Abstract

The estimated prevalence of intracranial atherosclerotic disease (IAD) in patients with stenosis of the extracranial internal carotid artery (ICA) varies between 20% and 50%. The benefits of carotid endarterectomy (CE) in patients with both IAD and symptomatic extracranial ICA stenosis are uncertain. The association between IAD and other vascular risk factors and with the risk of stroke at 3 years were studied in patients with symptomatic extracranial ICA stenosis who participated in the North American Symptomatic Carotid Endarterectomy Trial (NASCET).
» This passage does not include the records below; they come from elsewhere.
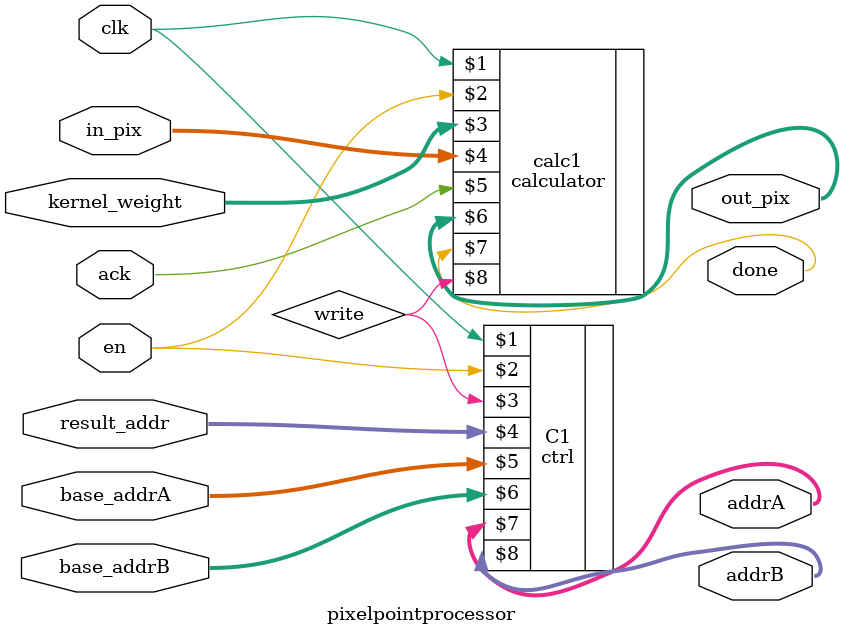
<source format=v>
`timescale 1ns / 1ps
module pixelpointprocessor(en, clk, ack, result_addr, base_addrA, base_addrB, in_pix, kernel_weight, done, addrA, addrB, out_pix);
	input en;
	input clk, ack;
	input [13:0]base_addrA;
	input [13:0]base_addrB;
	input [13:0]result_addr;
	parameter img_width = 48, kernel_size = 3;
	output [13:0] addrA;
	output [13:0] addrB;
	output signed [31:0] out_pix;
	output done;
	wire weB;
	input signed [15:0]in_pix, kernel_weight;
	ctrl #(img_width, kernel_size) C1(clk, en, write, result_addr, base_addrA, base_addrB, addrA, addrB);
	calculator #(kernel_size) calc1(clk, en, kernel_weight, in_pix, ack, out_pix, done, write);
endmodule

</source>
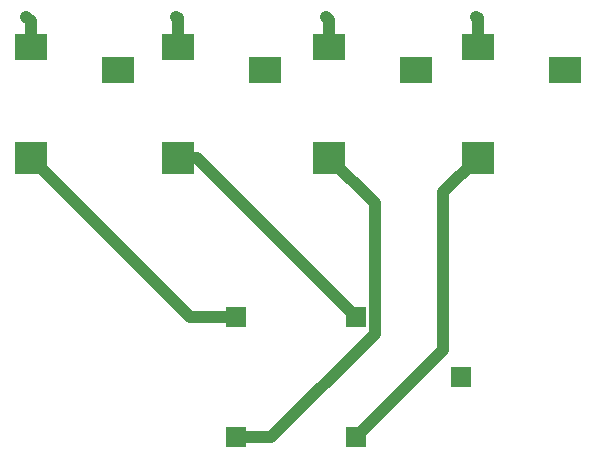
<source format=gbr>
%TF.GenerationSoftware,KiCad,Pcbnew,(5.1.6)-1*%
%TF.CreationDate,2020-10-08T10:17:58-07:00*%
%TF.ProjectId,piezobreakout,7069657a-6f62-4726-9561-6b6f75742e6b,rev?*%
%TF.SameCoordinates,Original*%
%TF.FileFunction,Copper,L1,Top*%
%TF.FilePolarity,Positive*%
%FSLAX46Y46*%
G04 Gerber Fmt 4.6, Leading zero omitted, Abs format (unit mm)*
G04 Created by KiCad (PCBNEW (5.1.6)-1) date 2020-10-08 10:17:58*
%MOMM*%
%LPD*%
G01*
G04 APERTURE LIST*
%TA.AperFunction,ComponentPad*%
%ADD10R,1.700000X1.700000*%
%TD*%
%TA.AperFunction,SMDPad,CuDef*%
%ADD11R,2.800000X2.800000*%
%TD*%
%TA.AperFunction,SMDPad,CuDef*%
%ADD12R,2.800000X2.200000*%
%TD*%
%TA.AperFunction,ViaPad*%
%ADD13C,0.800000*%
%TD*%
%TA.AperFunction,Conductor*%
%ADD14C,1.000000*%
%TD*%
G04 APERTURE END LIST*
D10*
%TO.P,J9,1*%
%TO.N,Net-(J4-PadT)*%
X133350000Y-113030000D03*
%TD*%
%TO.P,J8,1*%
%TO.N,Net-(J3-PadT)*%
X123190000Y-113030000D03*
%TD*%
%TO.P,J7,1*%
%TO.N,Net-(J2-PadT)*%
X133350000Y-102870000D03*
%TD*%
%TO.P,J6,1*%
%TO.N,Net-(J1-PadT)*%
X123190000Y-102870000D03*
%TD*%
%TO.P,J5,1*%
%TO.N,Net-(J1-PadS)*%
X142240000Y-107950000D03*
%TD*%
D11*
%TO.P,J4,T*%
%TO.N,Net-(J4-PadT)*%
X143620000Y-89366000D03*
D12*
%TO.P,J4,S*%
%TO.N,Net-(J1-PadS)*%
X143620000Y-79966000D03*
%TO.P,J4,R*%
%TO.N,N/C*%
X151020000Y-81966000D03*
%TD*%
D11*
%TO.P,J3,T*%
%TO.N,Net-(J3-PadT)*%
X131030000Y-89366000D03*
D12*
%TO.P,J3,S*%
%TO.N,Net-(J1-PadS)*%
X131030000Y-79966000D03*
%TO.P,J3,R*%
%TO.N,N/C*%
X138430000Y-81966000D03*
%TD*%
D11*
%TO.P,J2,T*%
%TO.N,Net-(J2-PadT)*%
X118220000Y-89366000D03*
D12*
%TO.P,J2,S*%
%TO.N,Net-(J1-PadS)*%
X118220000Y-79966000D03*
%TO.P,J2,R*%
%TO.N,N/C*%
X125620000Y-81966000D03*
%TD*%
D11*
%TO.P,J1,T*%
%TO.N,Net-(J1-PadT)*%
X105774000Y-89366000D03*
D12*
%TO.P,J1,S*%
%TO.N,Net-(J1-PadS)*%
X105774000Y-79966000D03*
%TO.P,J1,R*%
%TO.N,N/C*%
X113174000Y-81966000D03*
%TD*%
D13*
%TO.N,Net-(J1-PadS)*%
X105410000Y-77470000D03*
X118110000Y-77470000D03*
X130810000Y-77470000D03*
X143510000Y-77470000D03*
%TD*%
D14*
%TO.N,Net-(J1-PadT)*%
X119278000Y-102870000D02*
X123190000Y-102870000D01*
X105774000Y-89366000D02*
X119278000Y-102870000D01*
%TO.N,Net-(J1-PadS)*%
X105774000Y-79966000D02*
X105774000Y-77834000D01*
X105774000Y-77834000D02*
X105410000Y-77470000D01*
X118220000Y-79966000D02*
X118220000Y-77580000D01*
X118220000Y-77580000D02*
X118110000Y-77470000D01*
X131030000Y-79966000D02*
X131030000Y-77690000D01*
X131030000Y-77690000D02*
X130810000Y-77470000D01*
X143620000Y-79966000D02*
X143620000Y-77580000D01*
X143620000Y-77580000D02*
X143510000Y-77470000D01*
%TO.N,Net-(J2-PadT)*%
X119846000Y-89366000D02*
X133350000Y-102870000D01*
X118220000Y-89366000D02*
X119846000Y-89366000D01*
%TO.N,Net-(J3-PadT)*%
X126150002Y-113030000D02*
X123190000Y-113030000D01*
X134900001Y-104280001D02*
X126150002Y-113030000D01*
X134900001Y-93236001D02*
X134900001Y-104280001D01*
X131030000Y-89366000D02*
X134900001Y-93236001D01*
%TO.N,Net-(J4-PadT)*%
X140689999Y-105690001D02*
X133350000Y-113030000D01*
X140689999Y-92296001D02*
X140689999Y-105690001D01*
X143620000Y-89366000D02*
X140689999Y-92296001D01*
%TD*%
M02*

</source>
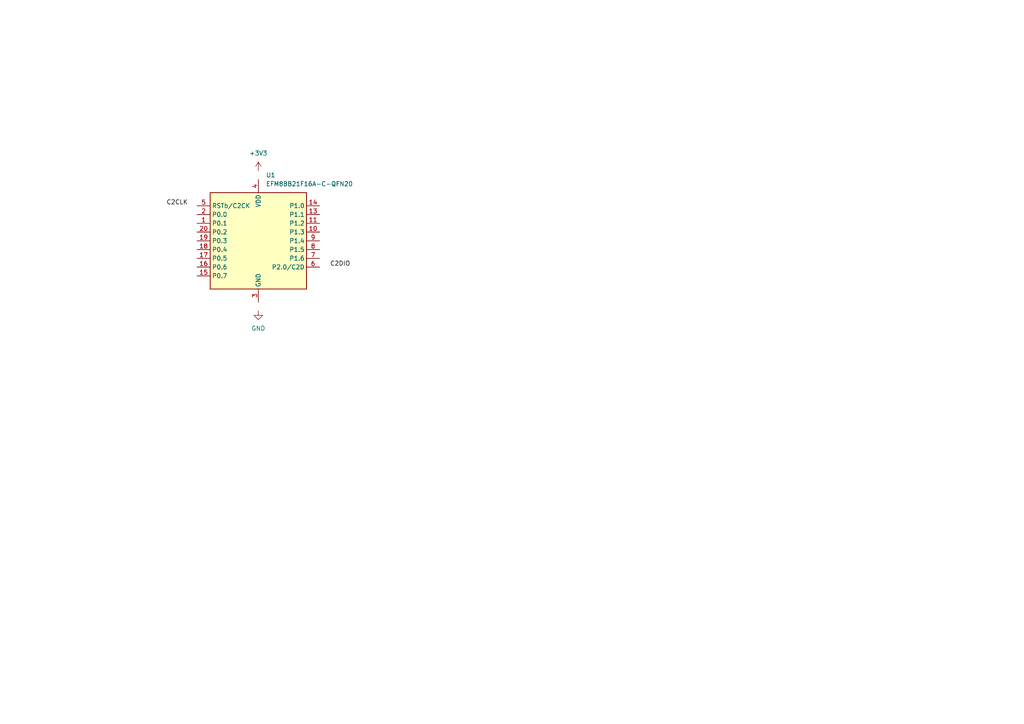
<source format=kicad_sch>
(kicad_sch (version 20230121) (generator eeschema)

  (uuid b863d13b-e8b8-4195-8ce9-01f375a4c413)

  (paper "A4")

  


  (label "C2DIO" (at 101.6 77.47 180) (fields_autoplaced)
    (effects (font (size 1.27 1.27)) (justify right bottom))
    (uuid 3825ccbe-c4a8-4f3b-a449-2894f745039b)
  )
  (label "C2CLK" (at 48.26 59.69 0) (fields_autoplaced)
    (effects (font (size 1.27 1.27)) (justify left bottom))
    (uuid 698e623d-0c1f-42d6-b470-e94d89b06617)
  )

  (symbol (lib_id "MCU_SiliconLabs_Extra:EFM8BB21F16A-C-QFN20") (at 74.93 69.85 0) (unit 1)
    (in_bom yes) (on_board yes) (dnp no) (fields_autoplaced)
    (uuid 5e27b01d-a6c4-49ad-a167-48ef4b135b8a)
    (property "Reference" "U1" (at 77.1241 50.8 0)
      (effects (font (size 1.27 1.27)) (justify left))
    )
    (property "Value" "EFM8BB21F16A-C-QFN20" (at 77.1241 53.34 0)
      (effects (font (size 1.27 1.27)) (justify left))
    )
    (property "Footprint" "Package_DFN_QFN:SiliconLabs_QFN-20-1EP_3x3mm_P0.5mm_EP1.8x1.8mm" (at 74.93 49.53 0)
      (effects (font (size 1.27 1.27)) hide)
    )
    (property "Datasheet" "https://www.silabs.com/documents/public/data-sheets/efm8bb2-datasheet.pdf" (at 74.93 69.85 0)
      (effects (font (size 1.27 1.27)) hide)
    )
    (pin "1" (uuid f4da675e-7fd1-46b7-9f12-a4086742a234))
    (pin "10" (uuid eb397bb4-01b6-4e51-a022-0881dd2fae6b))
    (pin "11" (uuid 005acd19-02b6-44fd-bb02-e7cf59abeafd))
    (pin "12" (uuid 51e3ab2a-4360-4a82-ae79-63603b856f0d))
    (pin "13" (uuid 6fd46547-56ea-46d5-9f7f-a071a9551a12))
    (pin "14" (uuid 2ea00079-54a1-41d1-920f-e75235cfc14d))
    (pin "15" (uuid de4f9bcb-9fed-4bd4-bebb-79a132ef6cc3))
    (pin "16" (uuid 79399770-aab6-4ae5-87d6-fdb8545b6490))
    (pin "17" (uuid 16eb968c-4a08-4482-9be1-e4c216a497d4))
    (pin "18" (uuid 443d89ab-67fe-4138-86ce-cf13a934018a))
    (pin "19" (uuid 229b7f10-1651-4d52-8f48-161d39b0f7ab))
    (pin "2" (uuid 1a00e280-02b6-4861-b6ad-0c28bfce38a4))
    (pin "20" (uuid 50533f54-a2d1-4e09-b76f-a718f6bc29bb))
    (pin "21" (uuid 4b7bb4b0-ea64-435c-a859-eb2e4f9e28b4))
    (pin "3" (uuid f5f9b461-ad3d-4d6c-b29f-6da4581ece95))
    (pin "4" (uuid ad4f094c-657f-4b1e-a9c5-f4e167f2b400))
    (pin "5" (uuid 1ece891a-8719-4f96-9d40-1edcf83d20fa))
    (pin "6" (uuid 883ebb20-4362-418f-a39c-b8a2749de243))
    (pin "7" (uuid 39ef96fa-9ef4-4af1-ae9d-1c96ee5d1b2f))
    (pin "8" (uuid 7e8bfd00-7586-40a7-9b6c-6ab8cee01a9a))
    (pin "9" (uuid 64254c52-a392-4dc4-9578-1ad0c8621b78))
    (instances
      (project "superjay"
        (path "/b863d13b-e8b8-4195-8ce9-01f375a4c413"
          (reference "U1") (unit 1)
        )
      )
    )
  )

  (symbol (lib_id "power:GND") (at 74.93 90.17 0) (unit 1)
    (in_bom yes) (on_board yes) (dnp no) (fields_autoplaced)
    (uuid 6d1d700e-96c8-4ef9-b0f1-a1f00b55836c)
    (property "Reference" "#PWR01" (at 74.93 96.52 0)
      (effects (font (size 1.27 1.27)) hide)
    )
    (property "Value" "GND" (at 74.93 95.25 0)
      (effects (font (size 1.27 1.27)))
    )
    (property "Footprint" "" (at 74.93 90.17 0)
      (effects (font (size 1.27 1.27)) hide)
    )
    (property "Datasheet" "" (at 74.93 90.17 0)
      (effects (font (size 1.27 1.27)) hide)
    )
    (pin "1" (uuid e7eb9dfd-b4d8-42f4-8cab-05d969c6e2d5))
    (instances
      (project "superjay"
        (path "/b863d13b-e8b8-4195-8ce9-01f375a4c413"
          (reference "#PWR01") (unit 1)
        )
      )
    )
  )

  (symbol (lib_id "power:+3V3") (at 74.93 49.53 0) (unit 1)
    (in_bom yes) (on_board yes) (dnp no) (fields_autoplaced)
    (uuid c3de3573-59ae-49ce-b1dd-83d05c4c8206)
    (property "Reference" "#PWR02" (at 74.93 53.34 0)
      (effects (font (size 1.27 1.27)) hide)
    )
    (property "Value" "+3V3" (at 74.93 44.45 0)
      (effects (font (size 1.27 1.27)))
    )
    (property "Footprint" "" (at 74.93 49.53 0)
      (effects (font (size 1.27 1.27)) hide)
    )
    (property "Datasheet" "" (at 74.93 49.53 0)
      (effects (font (size 1.27 1.27)) hide)
    )
    (pin "1" (uuid 68f12fba-fba7-4b79-b945-7f4f6d27396b))
    (instances
      (project "superjay"
        (path "/b863d13b-e8b8-4195-8ce9-01f375a4c413"
          (reference "#PWR02") (unit 1)
        )
      )
    )
  )

  (sheet_instances
    (path "/" (page "1"))
  )
)

</source>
Since the NASCET protocol excluded severe IAD, only a modest number of patients in this category could be studied. IAD was observed in one third of the patients. In medically treated patients, the relative risk of stroke associated with IAD varied from 1.3 (95% CI, 0.9 to 1.9) with extracranial ICA stenosis of <50% to 1.8 (95% CI, 1.1 to 3.2) with 85% to 99% ICA stenosis. In contrast, IAD did not affect the risk of stroke among surgically treated patients. To prevent 1 stroke ipsilateral to the symptomatic ICA stenosis over 3 years in patients who have also IAD, 12 patients with 50% to 69%, 5 patients with 70% to 84%, and 3 patients with 85% to 99% ICA stenosis have to undergo CE. In patients without IAD these numbers are 26, 7, and 6, respectively. IAD is an independent risk factor for subsequent stroke in medically treated patients with symptomatic ICA stenosis. CE reduces this risk. The additional risk imposed by IAD in medically treated patients enhances the value of CE in patients with moderate symptomatic extracranial ICA stenosis. Detection of IAD, requiring angiography, is an important prelude to planning CE in symptomatic patients with moderate extracranial ICA stenosis.